---------- Verilen metin ----------
Fotoğraf: Pixabay
BAYRAK YARIŞINDA SALİSENİN ÖNEMİ
Atletizm branşlarından ‘4×100’ bayrak yarışı hep ilgimi çekmiştir. O yarış halinde bayrağın saliseler içinde el değiştirmesi ve atletler arasındaki uyum, diğer branşlara göre bana daha etkileyici gelir. Ancak, izlemek dışında, bu branşın doğuşu hakkında ayrıntılı bilgim yoktu. Geçtiğimiz günlerde McKinsey uzmanlarının (Excellence kitabının yazarları) bir araştırmasını okuyunca, bir miktar araştırma da yaptım. ‘4×100’ bayrak yarışı deyip geçmemek gerekiyormuş!
Yaz olimpiyatı atletizm branşlarından olan 4×100 bayrak yarışı, eski Yunan’dan esinlenerek yaratılmış. Antik Yunan’da kuryeler/taşıyıcılar, mesajları elden ele, bir çubuğa sarılı olarak taşırlarmış. Biri belli bir yere kadar getirir, ardından bir başkasına teslim edermiş. Bu spor ilk defa 1912 yılında Stockholm Olimpiyatları’nda yarışlara dahil edilmiş. Bu, ilk öğrendiğim konu oldu.
---------- Veri alıntıları ----------
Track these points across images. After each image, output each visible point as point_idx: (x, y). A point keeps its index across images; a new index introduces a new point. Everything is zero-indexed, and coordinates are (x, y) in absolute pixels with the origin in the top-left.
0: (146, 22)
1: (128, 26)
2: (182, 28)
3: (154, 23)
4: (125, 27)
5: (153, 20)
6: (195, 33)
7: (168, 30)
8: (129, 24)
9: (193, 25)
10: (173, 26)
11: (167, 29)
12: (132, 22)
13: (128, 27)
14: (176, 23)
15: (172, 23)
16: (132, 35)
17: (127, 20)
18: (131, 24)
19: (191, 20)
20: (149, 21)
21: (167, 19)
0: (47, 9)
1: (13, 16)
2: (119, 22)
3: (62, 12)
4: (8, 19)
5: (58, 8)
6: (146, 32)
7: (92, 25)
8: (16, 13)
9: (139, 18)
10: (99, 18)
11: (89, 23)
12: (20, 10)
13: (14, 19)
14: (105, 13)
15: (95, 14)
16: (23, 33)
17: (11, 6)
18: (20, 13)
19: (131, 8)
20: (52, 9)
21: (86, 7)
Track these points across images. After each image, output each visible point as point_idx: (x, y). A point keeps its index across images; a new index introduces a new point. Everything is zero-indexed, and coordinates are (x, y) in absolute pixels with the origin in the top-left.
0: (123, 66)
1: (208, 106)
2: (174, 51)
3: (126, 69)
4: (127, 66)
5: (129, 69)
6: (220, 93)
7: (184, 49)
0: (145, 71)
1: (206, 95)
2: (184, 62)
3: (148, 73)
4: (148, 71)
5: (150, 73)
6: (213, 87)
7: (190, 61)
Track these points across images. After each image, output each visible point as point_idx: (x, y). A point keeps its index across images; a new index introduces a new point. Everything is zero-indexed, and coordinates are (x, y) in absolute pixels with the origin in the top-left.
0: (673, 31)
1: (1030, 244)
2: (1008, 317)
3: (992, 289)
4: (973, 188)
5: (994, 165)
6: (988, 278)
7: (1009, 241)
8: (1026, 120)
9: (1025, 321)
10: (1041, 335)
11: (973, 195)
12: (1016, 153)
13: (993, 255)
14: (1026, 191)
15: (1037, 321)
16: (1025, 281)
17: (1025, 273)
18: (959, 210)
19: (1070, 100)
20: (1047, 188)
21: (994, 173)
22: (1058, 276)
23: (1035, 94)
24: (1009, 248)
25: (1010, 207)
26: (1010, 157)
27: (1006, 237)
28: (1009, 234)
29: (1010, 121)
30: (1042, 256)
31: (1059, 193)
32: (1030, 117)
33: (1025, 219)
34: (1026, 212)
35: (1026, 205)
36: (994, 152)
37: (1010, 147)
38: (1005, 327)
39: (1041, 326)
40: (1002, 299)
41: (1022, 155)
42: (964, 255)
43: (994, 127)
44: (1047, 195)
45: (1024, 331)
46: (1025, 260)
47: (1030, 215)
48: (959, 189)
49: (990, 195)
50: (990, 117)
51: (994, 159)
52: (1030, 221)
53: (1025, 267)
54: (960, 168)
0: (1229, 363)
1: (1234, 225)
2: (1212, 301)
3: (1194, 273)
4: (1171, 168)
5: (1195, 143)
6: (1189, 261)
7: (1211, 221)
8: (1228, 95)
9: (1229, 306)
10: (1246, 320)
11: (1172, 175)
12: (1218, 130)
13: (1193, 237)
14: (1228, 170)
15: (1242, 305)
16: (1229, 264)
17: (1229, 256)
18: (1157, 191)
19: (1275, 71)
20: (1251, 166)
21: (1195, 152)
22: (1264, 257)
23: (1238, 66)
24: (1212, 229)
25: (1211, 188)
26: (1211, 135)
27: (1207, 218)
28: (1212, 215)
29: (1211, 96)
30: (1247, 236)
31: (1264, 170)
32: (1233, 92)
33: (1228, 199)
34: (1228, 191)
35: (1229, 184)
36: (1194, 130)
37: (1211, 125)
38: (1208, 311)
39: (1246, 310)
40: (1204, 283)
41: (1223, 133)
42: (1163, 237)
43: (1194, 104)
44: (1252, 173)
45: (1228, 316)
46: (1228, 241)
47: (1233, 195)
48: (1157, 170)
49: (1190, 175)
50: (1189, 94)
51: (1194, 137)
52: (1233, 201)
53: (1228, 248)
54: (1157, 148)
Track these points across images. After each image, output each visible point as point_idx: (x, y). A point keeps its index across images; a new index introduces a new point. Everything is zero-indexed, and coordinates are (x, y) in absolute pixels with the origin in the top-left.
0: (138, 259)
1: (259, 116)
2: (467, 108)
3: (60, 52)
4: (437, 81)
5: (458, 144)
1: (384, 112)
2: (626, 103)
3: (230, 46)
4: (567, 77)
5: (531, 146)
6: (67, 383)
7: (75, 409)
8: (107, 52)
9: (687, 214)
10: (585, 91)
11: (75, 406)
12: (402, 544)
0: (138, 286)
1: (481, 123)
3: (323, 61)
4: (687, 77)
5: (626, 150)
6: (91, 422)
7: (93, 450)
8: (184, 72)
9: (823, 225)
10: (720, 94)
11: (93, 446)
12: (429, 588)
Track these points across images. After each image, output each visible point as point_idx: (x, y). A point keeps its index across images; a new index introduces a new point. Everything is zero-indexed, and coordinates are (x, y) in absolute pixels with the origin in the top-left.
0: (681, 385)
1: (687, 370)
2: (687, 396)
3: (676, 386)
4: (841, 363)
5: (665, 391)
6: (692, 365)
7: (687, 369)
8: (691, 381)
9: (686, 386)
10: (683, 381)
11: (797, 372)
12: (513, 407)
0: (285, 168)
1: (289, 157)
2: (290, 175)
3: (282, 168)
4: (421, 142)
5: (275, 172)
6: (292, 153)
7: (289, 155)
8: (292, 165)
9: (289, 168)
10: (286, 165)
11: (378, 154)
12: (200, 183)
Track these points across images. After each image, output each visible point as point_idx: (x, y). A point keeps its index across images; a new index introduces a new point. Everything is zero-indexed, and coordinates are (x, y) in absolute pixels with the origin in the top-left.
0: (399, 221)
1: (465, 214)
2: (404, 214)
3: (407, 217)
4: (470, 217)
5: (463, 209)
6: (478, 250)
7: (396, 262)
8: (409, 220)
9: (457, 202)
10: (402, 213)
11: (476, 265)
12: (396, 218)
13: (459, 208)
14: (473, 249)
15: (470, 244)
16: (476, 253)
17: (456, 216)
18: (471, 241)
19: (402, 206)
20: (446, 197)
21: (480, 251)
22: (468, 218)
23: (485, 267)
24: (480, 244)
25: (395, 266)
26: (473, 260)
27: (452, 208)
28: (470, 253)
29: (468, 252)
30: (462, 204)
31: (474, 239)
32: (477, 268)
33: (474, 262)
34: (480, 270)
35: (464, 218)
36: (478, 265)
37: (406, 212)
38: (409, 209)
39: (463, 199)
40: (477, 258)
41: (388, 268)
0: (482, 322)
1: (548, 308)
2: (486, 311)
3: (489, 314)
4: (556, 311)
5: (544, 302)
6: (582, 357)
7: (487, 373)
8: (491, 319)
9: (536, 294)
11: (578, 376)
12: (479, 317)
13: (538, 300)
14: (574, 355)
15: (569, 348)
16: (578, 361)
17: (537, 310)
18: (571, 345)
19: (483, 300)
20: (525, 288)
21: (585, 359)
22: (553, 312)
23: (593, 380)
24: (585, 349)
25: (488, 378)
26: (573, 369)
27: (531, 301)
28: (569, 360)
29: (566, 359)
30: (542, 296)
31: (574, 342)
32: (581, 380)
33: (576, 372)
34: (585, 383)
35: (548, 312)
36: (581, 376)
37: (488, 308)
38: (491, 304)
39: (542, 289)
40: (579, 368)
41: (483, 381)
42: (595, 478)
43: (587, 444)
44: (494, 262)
----------
**Görev listesi**:
- A) Bayrak yarışı metnine göre 4×100 bayrak yarışı ilk kez hangi olimpiyatlarda yarışlara dahil edilmiş?
- B) Bayrak yarışı metninde "Fotoğraf: Pixabay" sözleriyle başlayıp "öğrendiğim konu oldu." sözleriyle biten kısmı, "kuryeler" sözcüğünü "ulaklar" ile değiştirerek yeniden yaz.
Verilerin bu çalışmada hiçbir rolü yoktur.

**Alıştırma cevapları**:
- A) 1912 yılındaki Stockholm Olimpiyatları'nda.

- B)
Fotoğraf: Pixabay
BAYRAK YARIŞINDA SALİSENİN ÖNEMİ
Atletizm branşlarından ‘4×100’ bayrak yarışı hep ilgimi çekmiştir. O yarış halinde bayrağın saliseler içinde el değiştirmesi ve atletler arasındaki uyum, diğer branşlara göre bana daha etkileyici gelir. Ancak, izlemek dışında, bu branşın doğuşu hakkında ayrıntılı bilgim yoktu. Geçtiğimiz günlerde McKinsey uzmanlarının (Excellence kitabının yazarları) bir araştırmasını okuyunca, bir miktar araştırma da yaptım. ‘4×100’ bayrak yarışı deyip geçmemek gerekiyormuş!
Yaz olimpiyatı atletizm branşlarından olan 4×100 bayrak yarışı, eski Yunan’dan esinlenerek yaratılmış. Antik Yunan’da ulaklar/taşıyıcılar, mesajları elden ele, bir çubuğa sarılı olarak taşırlarmış. Biri belli bir yere kadar getirir, ardından bir başkasına teslim edermiş. Bu spor ilk defa 1912 yılında Stockholm Olimpiyatları’nda yarışlara dahil edilmiş. Bu, ilk öğrendiğim konu oldu.